MARK ZUCKERBERG INGIN MANUSIA HIDUP DALAM GAME VIRTUAL TECHNOLOGI METAVERSE
v6ipjQWRlNM • 2021-11-30
Transcript preview
Open
Kind: captions
Language: id
Untuk ke depannya nanti Mark Zugberg
akan menciptakan yang namanya metavers
ini ketika kita bermain game, kita yang
akan mengalami hal tersebut di dalam
game. Jadi kita yang mewakilkan diri
kita di dalam game. Jadi benar-benar
jadi nanti kita tidak menggunakan remote
lagi melainkan diri kita sendiri yang
benar-benar masuk ke sana. Yo, Geng.
Tekan tombol subscribe, Gengs.
E yo, what's good? Welcome back to Kamar
Jerry.
[musik]
Genggeng, hari ini kita akan membahas
sebuah kontroversi yang sangat amat
besar di dunia. Nah, kontroversi ini
melibatkan seorang CEO dari Facebook
yaitu Mark Zuckerberg. Beberapa kali ya
kita mendengar berita tentang Mark
Zuckerberg. Dia itu pengin banget
merubah dunia ini menjadi digital gitu
ya. Dia selalu berambisi untuk membuat
terobosan-terobosan baru. Misalkan kayak
AI, kalian tahu ya artificial
intelligence gitu ya. Dia selalu
berambisi untuk membuat kecerdasan
buatan yang ingin menyamai bahkan
melampaui manusia gitu. Banyak hal-hal
yang kontroversial dilakukan oleh Markus
Goberg ini mendapat tentangan dari
beberapa orang, mendapat kritikan dari
beberapa orang dikarenakan dianggap
terlalu berlebihan dalam ambisinya gitu
ya. Karena memang perkembangan teknologi
kalau misalkan tidak didasari atau tidak
selaras dengan perkembangan adab gitu
ya, maka semuanya tuh akan melenceng
dari kodrat kita sebagai manusia. Ada
yang mengatakan hal-hal seperti ini
dapat mendorong kita untuk tidak percaya
akannya Maha Pencipta atau Maha Kuasa
gitu kan. Dikarenakan memang jika ilmu
pengetahuan atau teknologi sudah
melampaui batas maka banyak generasi
berikutnya yang tidak akan percaya akan
sang pencipta. mereka lebih percaya
kepada teknologi-teknologi gitu ya.

(BAGIAN LATIHAN)
1. Tolong sebutkan semua hal yang, menurut transkrip, ingin atau akan dilakukan Mark Zuckerberg.
2. Jawab pertanyaan berikut berdasarkan transkrip.
(a) Mark Zuckerberg disebut sebagai CEO dari perusahaan apa?
(b) Alat apa yang tidak lagi digunakan saat bermain game di metaverse?
(c) Mengapa Mark Zuckerberg mendapat kritikan dari beberapa orang?
Entri di bawah ini tidak diperlukan untuk latihan ini.

(ENTRI YANG DISEDIAKAN)

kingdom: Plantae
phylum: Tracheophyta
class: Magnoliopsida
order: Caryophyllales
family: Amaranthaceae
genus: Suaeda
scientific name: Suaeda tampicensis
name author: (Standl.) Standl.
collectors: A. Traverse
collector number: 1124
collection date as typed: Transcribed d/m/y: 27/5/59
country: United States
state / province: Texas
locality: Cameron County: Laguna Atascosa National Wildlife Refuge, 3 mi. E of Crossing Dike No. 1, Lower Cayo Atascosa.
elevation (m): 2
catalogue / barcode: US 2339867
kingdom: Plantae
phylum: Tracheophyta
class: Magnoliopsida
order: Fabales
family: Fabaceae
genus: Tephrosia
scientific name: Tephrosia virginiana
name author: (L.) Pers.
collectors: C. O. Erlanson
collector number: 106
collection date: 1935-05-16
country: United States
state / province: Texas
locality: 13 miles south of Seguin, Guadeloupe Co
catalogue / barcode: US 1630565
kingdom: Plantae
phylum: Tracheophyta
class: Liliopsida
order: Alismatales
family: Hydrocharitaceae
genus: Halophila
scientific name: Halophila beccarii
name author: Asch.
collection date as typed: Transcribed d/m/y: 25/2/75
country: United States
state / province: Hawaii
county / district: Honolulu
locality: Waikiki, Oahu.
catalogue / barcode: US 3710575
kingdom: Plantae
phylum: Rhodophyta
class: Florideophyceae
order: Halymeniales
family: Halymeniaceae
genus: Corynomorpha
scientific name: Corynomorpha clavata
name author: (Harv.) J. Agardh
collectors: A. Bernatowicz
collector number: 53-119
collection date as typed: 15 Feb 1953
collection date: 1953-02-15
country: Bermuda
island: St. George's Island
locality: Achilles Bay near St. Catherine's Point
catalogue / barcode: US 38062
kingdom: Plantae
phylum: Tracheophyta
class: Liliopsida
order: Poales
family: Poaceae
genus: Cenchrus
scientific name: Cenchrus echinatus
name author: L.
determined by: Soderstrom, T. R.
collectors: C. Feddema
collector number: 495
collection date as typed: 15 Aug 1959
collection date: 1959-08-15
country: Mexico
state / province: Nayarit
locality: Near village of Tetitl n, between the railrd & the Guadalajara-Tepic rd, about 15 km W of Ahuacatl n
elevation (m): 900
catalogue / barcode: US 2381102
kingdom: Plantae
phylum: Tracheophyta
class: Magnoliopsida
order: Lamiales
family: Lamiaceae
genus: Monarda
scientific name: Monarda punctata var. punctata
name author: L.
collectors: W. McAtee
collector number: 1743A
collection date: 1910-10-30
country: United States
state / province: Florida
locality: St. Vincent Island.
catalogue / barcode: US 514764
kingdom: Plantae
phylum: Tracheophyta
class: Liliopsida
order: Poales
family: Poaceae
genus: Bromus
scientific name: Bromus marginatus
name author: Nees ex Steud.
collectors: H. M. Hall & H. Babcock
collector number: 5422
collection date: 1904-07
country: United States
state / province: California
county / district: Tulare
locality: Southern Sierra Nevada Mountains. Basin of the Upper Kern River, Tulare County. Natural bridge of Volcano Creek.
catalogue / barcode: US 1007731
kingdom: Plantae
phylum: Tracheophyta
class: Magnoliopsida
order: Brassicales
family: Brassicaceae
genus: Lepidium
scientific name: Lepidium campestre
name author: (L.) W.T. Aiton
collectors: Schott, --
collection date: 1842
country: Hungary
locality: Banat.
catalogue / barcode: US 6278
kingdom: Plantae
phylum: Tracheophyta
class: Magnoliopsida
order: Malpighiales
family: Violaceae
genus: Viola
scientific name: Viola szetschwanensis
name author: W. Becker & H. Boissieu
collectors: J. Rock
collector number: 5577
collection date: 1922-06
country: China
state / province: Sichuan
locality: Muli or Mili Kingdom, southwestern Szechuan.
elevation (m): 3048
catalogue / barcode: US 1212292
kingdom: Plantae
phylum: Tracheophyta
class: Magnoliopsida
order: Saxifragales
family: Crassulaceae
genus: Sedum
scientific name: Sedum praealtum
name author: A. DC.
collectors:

(JAWABAN PER TUGAS)
1.
- Menciptakan metaverse
- Mengubah dunia menjadi digital
- Membuat terobosan-terobosan baru
- Membuat kecerdasan buatan (AI) yang menyamai bahkan melampaui manusia

2.
(a) Facebook.
(b) Remote.
(c) Karena ia dianggap terlalu berlebihan dalam ambisinya.